# I was doing it all wrong. Deadlift!



## Gazbeast (Oct 30, 2009)

As the title suggests, this is the simple guide to doing it properly! Not only did it feel better, I found it easier to lift the weight than before. Bring on more weight next time......


----------



## Fatstuff (Mar 2, 2010)

rippetoe is legendary


----------



## C.Hill (Nov 21, 2010)

Mmmkay


----------



## Jalapa (Mar 18, 2010)

Yep, I had a similar experience I while back. I wen from an 80kg dead to a 120kg one in about a week by improving my form. Something I learned recently though I you have to keep on top of it, my deadlift form is still prone to eccentricities if I dont keep full concentration. Deadlift session tomorrow 7am. Can't wait.


----------



## Wardy211436114751 (Jan 24, 2011)

Jalapa said:


> Deadlift session tomorrow 7am. Can't wait.


Deadlifting at 7AM....fck that!


----------



## Tom90 (Jan 29, 2010)

On The Rise said:


> Deadlifting at 7AM....fck that!


When I go for fasted cardio at 6 there's a guy who deadlifts then

I dunno how he drags himself out of bed for it!


----------



## Jalapa (Mar 18, 2010)

Yea it turns out it was a bit of a **** session to be honest. Normally I need at least a full **** day at work so that when I'm doing deads I can imagine I am standing on my boss' chest and ripping his arms out of their sockets.

Oh well you live and learn don't you.


----------



## Gazbeast (Oct 30, 2009)

Mr-Ponting said:


> When I go for fasted cardio at 6 there's a guy who deadlifts then
> 
> I dunno how he drags himself out of bed for it!


Maybe he got a view like your avvi:lol: :lol: :lol:

Inspiration.


----------



## dtlv (Jul 24, 2009)

Deadlift form is so subtle, but it makes a huge difference when right... nice video clip


----------



## Jalapa (Mar 18, 2010)

very true on the subtlty of form. Literally widening my grip by about an inch either side of the bar made a massive difference


----------



## barsnack (Mar 12, 2011)

any difference that im using one hand reverse grip (think that sounds right) when lifting


----------



## 4NT5 (Jun 1, 2007)

nice clip


----------



## Gazbeast (Oct 30, 2009)

barsnack said:


> any difference that im using one hand reverse grip (think that sounds right) when lifting


No difference mate, That is how I grip the bar too.


----------



## Dezw (May 13, 2009)

Quality advice from Rippetoe.

All his other videos for squat, bench, overhead lifts etc are also very good.


----------



## scout (Feb 27, 2008)

i adjusted my form slightly as in the video on saturday and pulled 150 which is a PB for me.

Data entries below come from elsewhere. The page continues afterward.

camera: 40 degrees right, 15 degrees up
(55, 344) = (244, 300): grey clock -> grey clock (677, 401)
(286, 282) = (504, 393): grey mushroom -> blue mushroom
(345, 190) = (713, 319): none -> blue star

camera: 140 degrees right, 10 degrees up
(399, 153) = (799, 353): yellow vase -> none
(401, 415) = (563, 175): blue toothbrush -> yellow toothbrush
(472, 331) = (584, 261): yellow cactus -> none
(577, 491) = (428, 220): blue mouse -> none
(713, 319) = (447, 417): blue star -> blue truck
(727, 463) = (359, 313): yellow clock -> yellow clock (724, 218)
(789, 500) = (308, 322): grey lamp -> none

Didnt get 2 full sets out at the weight cus i had another problem, which was the bar rolling back into my shins because of the stupid octagon shaped weights at the gym (DW) and i was having to stop and move the bar.

Will try pulling from a rack next week to stop the bar falling back but my deads defo do not feel as strong from a rack and i far prefer pulling from the floor.

Another problem ive noticed is my left arm is longer than my right and it means the bar sometimes swings away from me or one side hits the floor before the other and it can cause my body to twist slightly, anybody else have ever come across this problem?


----------



## NoGutsNoGlory (Jun 11, 2009)

Someone told me once to concentrate on trying to push my feet through the floor rather than trying to lift the bar. That improved my deadlift overnight.


----------